- Work instruction -
Working from the records below, repeat exactly the lines starting at the line that contains "How will the" and ending at the line that contains "From a biological", inclusive.

**********

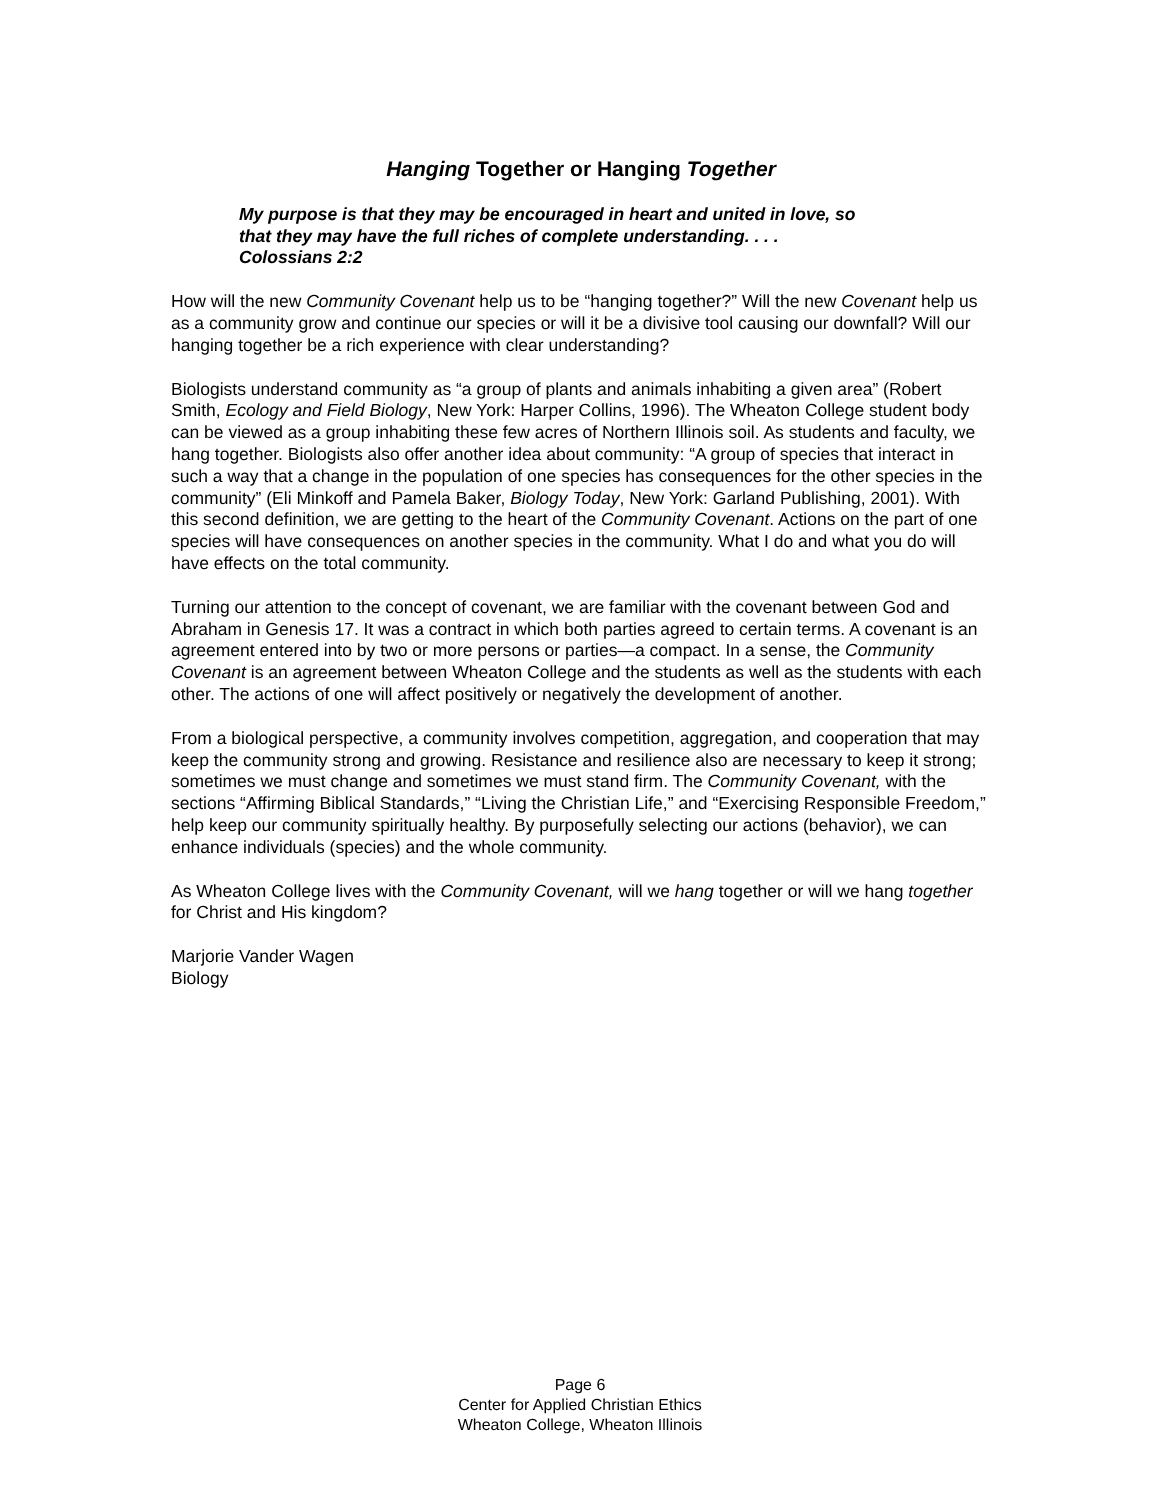Hanging Together or Hanging Together
My purpose is that they may be encouraged in heart and united in love, so
that they may have the full riches of complete understanding. . . .
Colossians 2:2
How will the new Community Covenant help us to be “hanging together?” Will the new Covenant help us as a community grow and continue our species or will it be a divisive tool causing our downfall? Will our hanging together be a rich experience with clear understanding?
Biologists understand community as “a group of plants and animals inhabiting a given area” (Robert Smith, Ecology and Field Biology, New York: Harper Collins, 1996). The Wheaton College student body can be viewed as a group inhabiting these few acres of Northern Illinois soil. As students and faculty, we hang together. Biologists also offer another idea about community: “A group of species that interact in such a way that a change in the population of one species has consequences for the other species in the community” (Eli Minkoff and Pamela Baker, Biology Today, New York: Garland Publishing, 2001). With this second definition, we are getting to the heart of the Community Covenant. Actions on the part of one species will have consequences on another species in the community. What I do and what you do will have effects on the total community.
Turning our attention to the concept of covenant, we are familiar with the covenant between God and Abraham in Genesis 17. It was a contract in which both parties agreed to certain terms. A covenant is an agreement entered into by two or more persons or parties—a compact. In a sense, the Community Covenant is an agreement between Wheaton College and the students as well as the students with each other. The actions of one will affect positively or negatively the development of another.
From a biological perspective, a community involves competition, aggregation, and cooperation that may keep the community strong and growing. Resistance and resilience also are necessary to keep it strong; sometimes we must change and sometimes we must stand firm. The Community Covenant, with the sections “Affirming Biblical Standards,” “Living the Christian Life,” and “Exercising Responsible Freedom,” help keep our community spiritually healthy. By purposefully selecting our actions (behavior), we can enhance individuals (species) and the whole community.
As Wheaton College lives with the Community Covenant, will we hang together or will we hang together for Christ and His kingdom?
Marjorie Vander Wagen
Biology
Page 6
Center for Applied Christian Ethics
Wheaton College, Wheaton Illinois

**********

- Response to this task -
How will the new Community Covenant help us to be “hanging together?” Will the new Covenant help us as a community grow and continue our species or will it be a divisive tool causing our downfall? Will our hanging together be a rich experience with clear understanding?
Biologists understand community as “a group of plants and animals inhabiting a given area” (Robert Smith, Ecology and Field Biology, New York: Harper Collins, 1996). The Wheaton College student body can be viewed as a group inhabiting these few acres of Northern Illinois soil. As students and faculty, we hang together. Biologists also offer another idea about community: “A group of species that interact in such a way that a change in the population of one species has consequences for the other species in the community” (Eli Minkoff and Pamela Baker, Biology Today, New York: Garland Publishing, 2001). With this second definition, we are getting to the heart of the Community Covenant. Actions on the part of one species will have consequences on another species in the community. What I do and what you do will have effects on the total community.
Turning our attention to the concept of covenant, we are familiar with the covenant between God and Abraham in Genesis 17. It was a contract in which both parties agreed to certain terms. A covenant is an agreement entered into by two or more persons or parties—a compact. In a sense, the Community Covenant is an agreement between Wheaton College and the students as well as the students with each other. The actions of one will affect positively or negatively the development of another.
From a biological perspective, a community involves competition, aggregation, and cooperation that may keep the community strong and growing. Resistance and resilience also are necessary to keep it strong; sometimes we must change and sometimes we must stand firm. The Community Covenant, with the sections “Affirming Biblical Standards,” “Living the Christian Life,” and “Exercising Responsible Freedom,” help keep our community spiritually healthy. By purposefully selecting our actions (behavior), we can enhance individuals (species) and the whole community.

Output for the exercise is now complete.